这也许不是巧合,在2018年岁末北京人艺推出新版《名优之死》的前一年,田汉的另一出代表作《关汉卿》在阔别多年后再度登上北京人艺舞台。两出戏都与戏曲相关,《名优之死》的主角是演员,而《关汉卿》的主角是剧作家,就是说,两出戏都有相当的戏曲元素,事实上两出戏在话剧引入戏曲手法,或融戏曲于话剧方面都有不俗的表现,都得到业界的好评。当然两出戏也都对原作有所删改,所不同者,由唐烨执导的《关汉卿》用的是减法,而任鸣、闫锐执导的《名优之死》用的是加法。
平心而论,改编中的“加法”与“减法”各有其难度,“加法”的难度在于改编者能否吃透原作的精髓,化“我”为“他”。以树为喻,减法是删繁就简,把不适于搬上舞台的部分去掉,加法是老树新花,须在旧有的树干上生发出新的枝叶花朵。新的枝叶花朵能否长出、新长出的枝叶花朵与原有的树干是否能成为一个有机的整体,一方面取决于老树的生命力,另一方面则取决于栽培者的技艺。如果栽培者精于此道,则不仅能使老树枝繁花盛,而且所生枝叶、花朵能获得充足的养分,生机盎然;反之,如果栽培者不谙此道、强行嫁接,则其枝叶、花朵终难存活。
“改戏,可以。那得先把老先生传下来的东西吃透了再想着改。”这是演出本《名优之死》中刘振声的一句台词,说的正是这个道理。
注释:
[1]田汉.《田汉文集》第一卷[M].北京:中国戏剧出版社,1983:3、447.
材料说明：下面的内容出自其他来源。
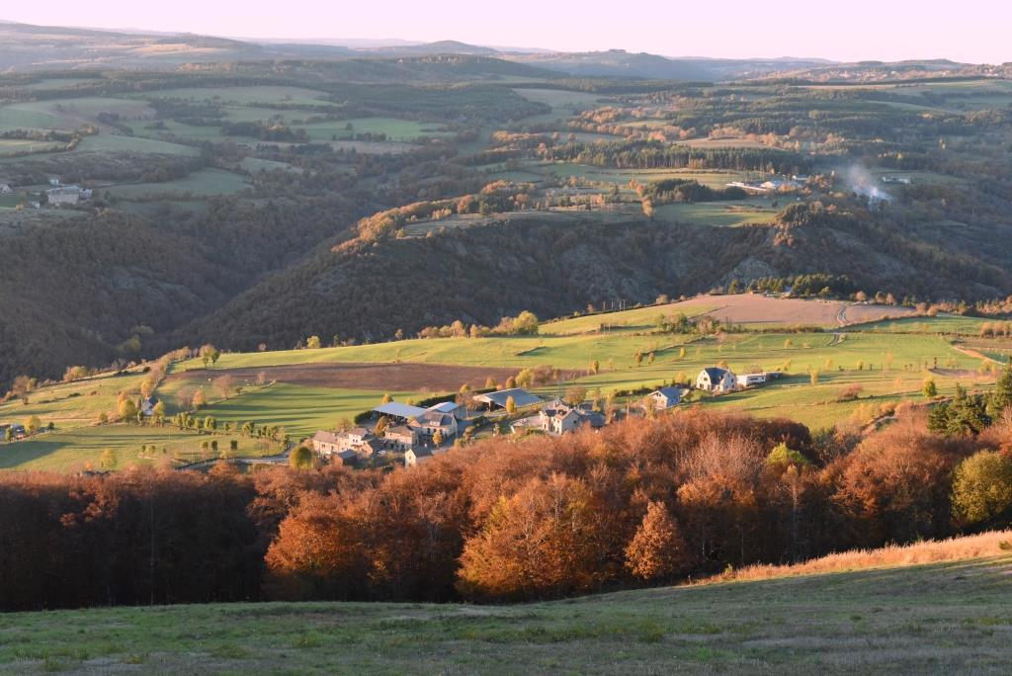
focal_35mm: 62
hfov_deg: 32.4
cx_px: 506
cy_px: 338
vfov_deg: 21.9
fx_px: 1744
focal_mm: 62
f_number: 11
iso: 4500
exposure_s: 1/320
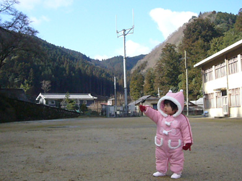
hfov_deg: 38.9
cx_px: 121
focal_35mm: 49
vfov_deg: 29.7
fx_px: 342
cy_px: 90
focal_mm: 8.1
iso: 800
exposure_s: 1/800
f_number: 7.1
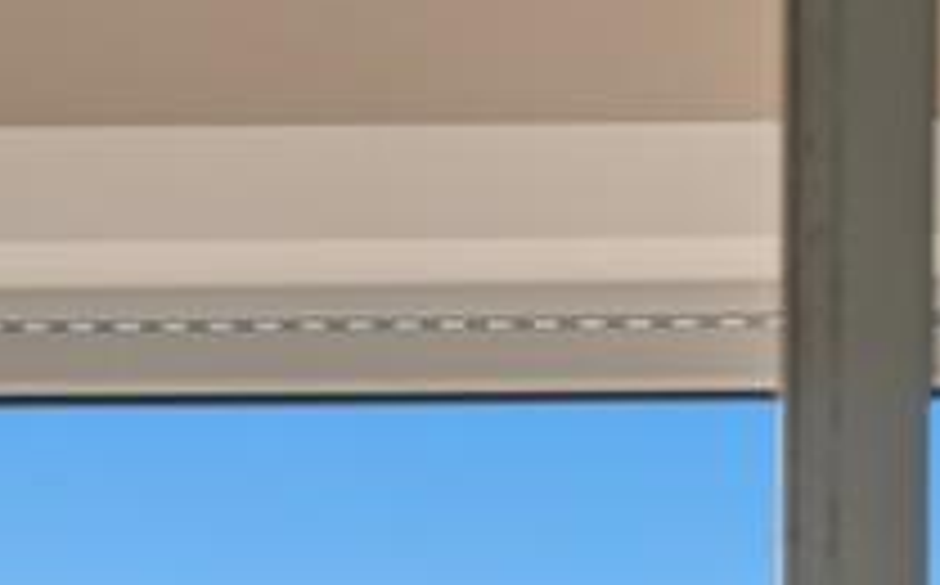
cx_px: 67
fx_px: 4477
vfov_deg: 7.2
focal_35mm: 175
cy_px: 1228
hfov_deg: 11.9
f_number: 5
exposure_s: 1/8000
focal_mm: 35
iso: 800
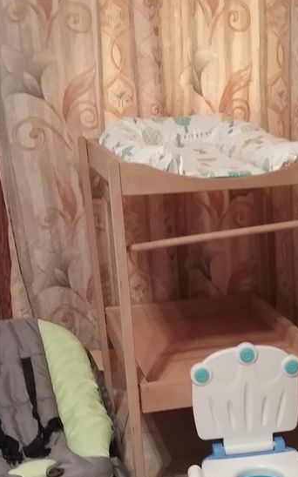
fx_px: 780
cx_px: 239
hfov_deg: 21.4
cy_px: 347
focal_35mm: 60
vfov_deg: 33.5
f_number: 2.2
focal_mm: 3.3
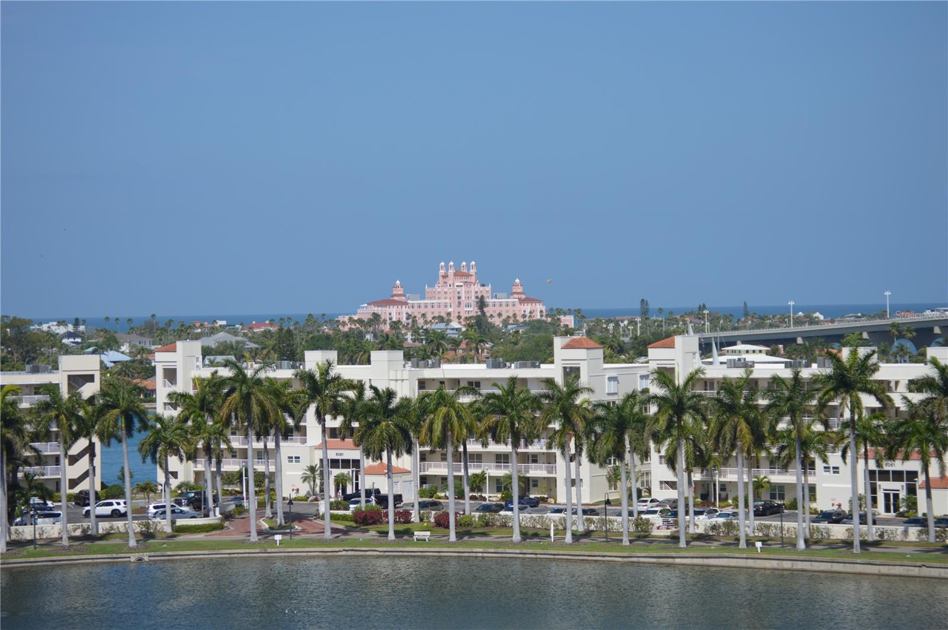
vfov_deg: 11.7
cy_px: 315
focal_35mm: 117
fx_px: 3078
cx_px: 474
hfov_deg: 17.5
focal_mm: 78
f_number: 4.5
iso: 100
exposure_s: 1/1600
[2]田汉原作第三幕中记者何景明与左宝奎有段对话:何说:“刘老板的味儿真够,他好象改了词儿了。”左说:“是啊,他时常把一些不合适的词儿给改了,台底下年轻的观众很欢迎,守旧的先生们就不大赞成。坏蛋们就利用这些不明白的老先生们来反对他,说他不守规矩,破坏老戏。”演出本删去了这段对话。